Write the next part of the passage on Quiller-Couch and the Great Ruby, picking up after its final sentence.
*** Passage shown Section Begins ***
Sir Arthur Quiller-Couch, or Q, was a prolific writer of fiction, poetry and literary criticism. Helene Hanff has done more than most to introduce him to modern readers. She confesses in her book, 84 Charing Cross Road (1981): "I'm so unstudious I never even went to college, I just happen to have a peculiar taste in books, thanks to a Cambridge professor named Quiller-Couch, known as Q, whom I fell over in a library when I was 17."

But it is in Hanff's Q's Legacy (1985), that she details this peculiar literary taste. Q's Legacy is a celebration of Hanff's self-directed path through a curriculum plotted by Q, whose essays provided her with an entre into English literature.

It so happens that in 1979, long before I had heard of Quiller-Couch or Dead Man's Rock, I wrote a treatment for a family adventure movie called The Quest for the Hyacinth. Set principally at Galle during the 1930's, the story concerns a Sinhalese boy who relives an experience of a previous incarnation as a novice Buddhist monk, in which the Hyacinth, or Great Ruby, is secreted in a cave. I supposed, as had Quiller-Couch, that the Hyacinth remained for centuries under the secret guardianship of the Sangha.
*** Passage shown Section Ends ***
*** Data provided Section Begins ***
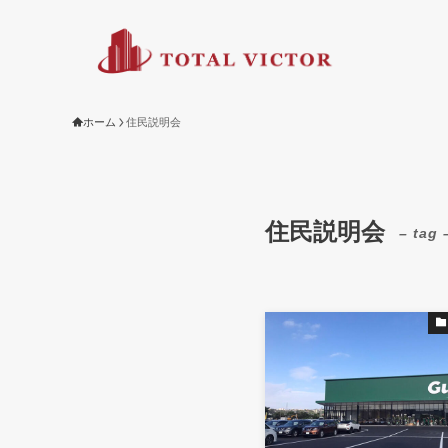
ホーム
住民説明会
住民説明会
– tag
*** Data provided Section Ends ***
Exercise result.
My story was based on the same historical references to the Hyacinth used by Quiller-Couch, which are gathered together most comprehensively in Sir James Emerson Tennent's Ceylon (1869). I think it reasonable to assume that Quiller-Couch had read this work - which was a huge best-seller of its time - not only for the historical references, but also the descriptions of Sri Pada and its ascent contained therein. Perhaps Tennent's book inspired Quiller-Couch to write a story about the quest for the legendary Hyacinth, just as it had inspired me to do so some 90 years later.